__Given request 1__: Turn the paragraph in the Josiah Quincy IV article that begins "Josiah Quincy IV (; January 17, 1802" into a short list that keeps its main facts.
__Given request 2__: Write the next part of the Josiah Quincy IV article, starting right after the diary quote from Adams that closes it.

__Supplied passage__:
-- BEGIN --
Josiah Quincy IV (; January 17, 1802 – November 2, 1882) was an American politician. He was mayor of Boston (December 11, 1845 – January 1, 1849), as was his father Josiah Quincy III (mayor in 1823–1828) and grandson Josiah Quincy VI (mayor in 1895–1899).

Career

He attended Philips' Academy, Andover and graduated from Harvard College in 1821.

He was elected a member of the Ancient and Honorable Artillery Company of Massachusetts in 1823 and became its captain in 1829 at the age of 27.

He was the author of Figures of the Past (1883).

As a member of the Massachusetts State Legislature in 1837, he was instrumental in the establishment of the Massachusetts Board of Education. 
He built the Josiah Quincy Mansion in 1848.

He was elected to the Boston City Council in 1833 and served as its president from 1834 to 1857.

He served as mayor of Boston from 1845 to 1849.  He served as treasurer of the Boston Athenaeum from 1837 to 1852.

Travels
In 1844, while traveling with Charles Francis Adams met Joseph Smith, the founder of the Church of Jesus Christ and the Latter Day Saints, in Nauvoo, Illinois, where Adams received a copy of the Book of Mormon which had previously belonged to Smith's first wife, Emma Smith. The book is now in the archive collections of Adams National Historical Park. At the visit, Smith showed Adams and Quincy four Egyptian mummies and ancient papyri. Adams was not impressed by Smith, and wrote in his diary entry that day, "Such a man is a study not for himself, but as serving to show what turns the human mind will sometimes take. And herafter if I should live, I may compare the results of this delusion with the condition in which I saw it and its mountebank apostle."
-- END --
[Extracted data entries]
-- BEGIN --
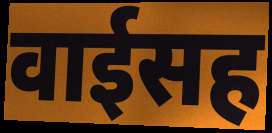
वाईसह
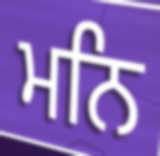
ਮਨਿ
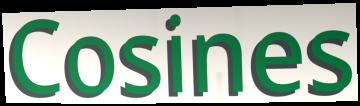
Cosines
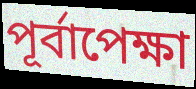
পূর্বাপেক্ষা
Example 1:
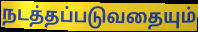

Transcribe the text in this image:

நடத்தப்படுவதையும்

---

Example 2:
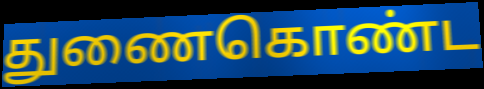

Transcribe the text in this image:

துணைகொண்ட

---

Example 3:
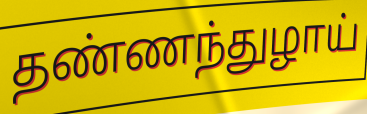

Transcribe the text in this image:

தண்ணந்துழாய்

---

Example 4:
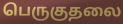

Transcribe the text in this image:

பெருகுதலை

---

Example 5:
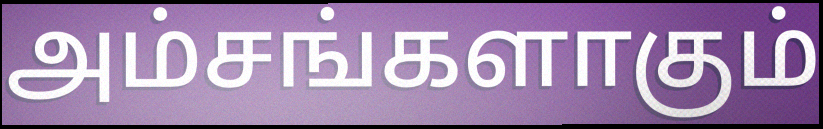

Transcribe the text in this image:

அம்சங்களாகும்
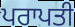
ਪਰਾਪਤੀ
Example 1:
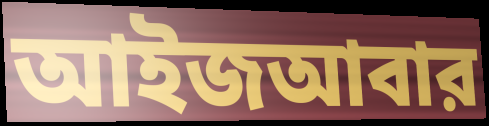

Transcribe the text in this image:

আইজআবার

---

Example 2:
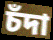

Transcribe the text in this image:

চঁদা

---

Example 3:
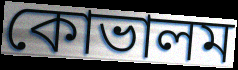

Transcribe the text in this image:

কোভালম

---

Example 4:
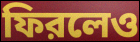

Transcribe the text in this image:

ফিরলেও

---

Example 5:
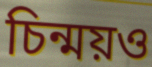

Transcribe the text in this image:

চিন্ময়ও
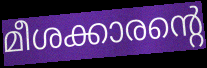
മീശക്കാരന്റെ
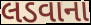
લડવાના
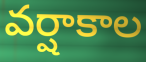
వర్షాకాల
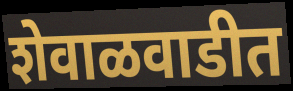
शेवाळवाडीत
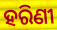
ହରିଣୀ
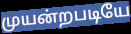
முயன்றபடியே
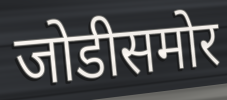
जोडीसमोर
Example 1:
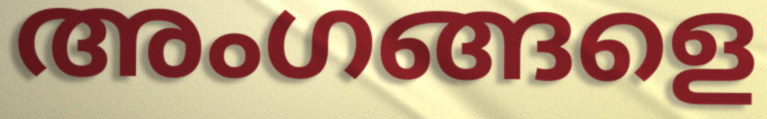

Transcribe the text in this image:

അംഗങ്ങളെ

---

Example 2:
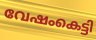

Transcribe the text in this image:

വേഷംകെട്ടി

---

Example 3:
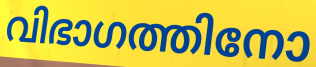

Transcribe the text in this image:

വിഭാഗത്തിനോ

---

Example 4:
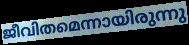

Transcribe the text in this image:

ജീവിതമെന്നായിരുന്നു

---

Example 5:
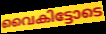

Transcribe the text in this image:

വൈകിട്ടോടെ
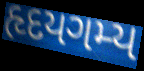
હૃદયગમ્ય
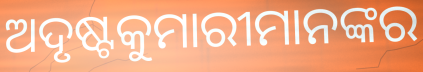
ଅଦୃଷ୍ଟକୁମାରୀମାନଙ୍କର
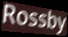
Rossby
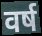
वर्ष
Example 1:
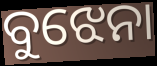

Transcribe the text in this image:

ବୁଝେନା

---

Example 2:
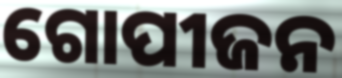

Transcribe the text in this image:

ଗୋପୀଜନ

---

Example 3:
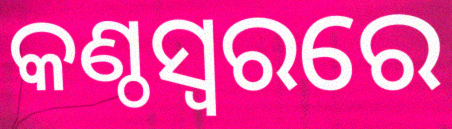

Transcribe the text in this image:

କଣ୍ଠସ୍ୱରରେ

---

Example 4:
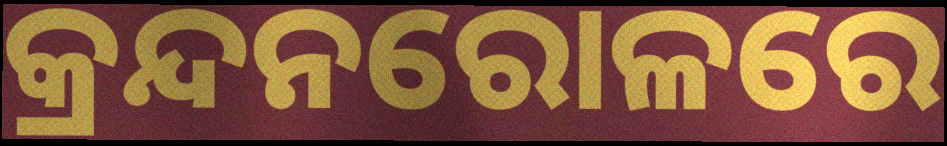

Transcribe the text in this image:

କ୍ରନ୍ଦନରୋଳରେ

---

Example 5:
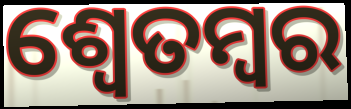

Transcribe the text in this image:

ଶ୍ଵେତମ୍ବର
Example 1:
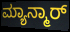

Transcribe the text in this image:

ಮ್ಯಾನ್ಮಾರ್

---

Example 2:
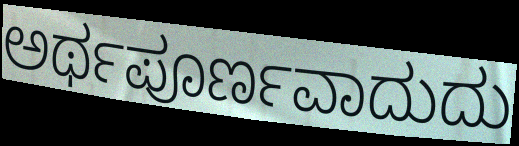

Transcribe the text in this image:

ಅರ್ಥಪೂರ್ಣವಾದುದು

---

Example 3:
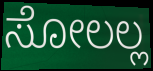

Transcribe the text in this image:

ಸೋಲಲ್ಲ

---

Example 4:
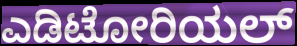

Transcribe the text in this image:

ಎಡಿಟೋರಿಯಲ್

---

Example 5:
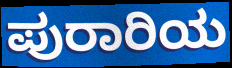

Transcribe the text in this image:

ಪುರಾರಿಯ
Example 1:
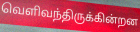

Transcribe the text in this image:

வெளிவந்திருக்கின்றன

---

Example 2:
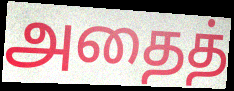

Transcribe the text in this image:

அதைத்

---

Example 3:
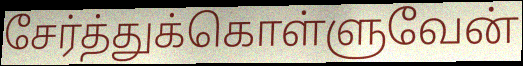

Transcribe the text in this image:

சேர்த்துக்கொள்ளுவேன்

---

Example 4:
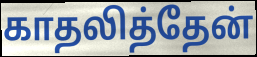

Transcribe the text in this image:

காதலித்தேன்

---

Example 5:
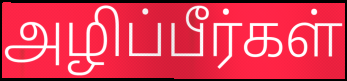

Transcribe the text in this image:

அழிப்பீர்கள்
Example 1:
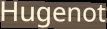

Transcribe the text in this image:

Hugenot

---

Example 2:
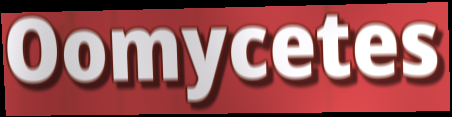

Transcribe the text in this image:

Oomycetes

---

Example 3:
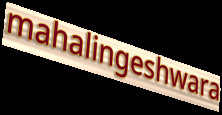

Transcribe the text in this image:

mahalingeshwara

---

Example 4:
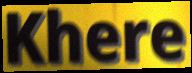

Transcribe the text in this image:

Khere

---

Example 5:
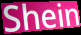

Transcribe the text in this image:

Shein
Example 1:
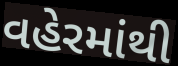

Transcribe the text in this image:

વહેરમાંથી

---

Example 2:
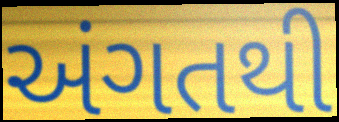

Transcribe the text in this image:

અંગતથી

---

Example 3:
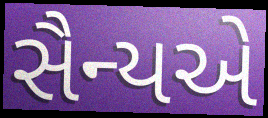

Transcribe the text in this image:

સૈન્યએ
-- END --
__Task answer 1__:
- American politician, born January 17, 1802, died November 2, 1882
- Mayor of Boston from December 11, 1845, to January 1, 1849
- His father, Josiah Quincy III, was also mayor of Boston, from 1823 to 1828
- His grandson, Josiah Quincy VI, was also mayor of Boston, from 1895 to 1899

__Task answer 2__:
Family

His brother Edmund (1808–1877) was a prominent abolitionist, and author of the biography of his father and of a romance, Wensley (1854).  A sister, Anna Cabot Lowell Quincy Waterston, was a writer; and another sister, Eliza Susan (1798–1884) was her father's secretary and the biographer of her mother.

Quincy had two sons — Josiah Phillips (1829–1910), a lawyer, who wrote, besides some verse, The Protection of Majorities (1876) and Double Taxation in Massachusetts (1889); and Samuel Miller (1833–1887), who practised law, wrote on legal subjects, served in the Union army during the Civil War, and was breveted brigadier-general of volunteers in 1865. 

A descendant of his, through her mother, was Helen Howe, novelist.

See also
 63rd Massachusetts General Court (1842)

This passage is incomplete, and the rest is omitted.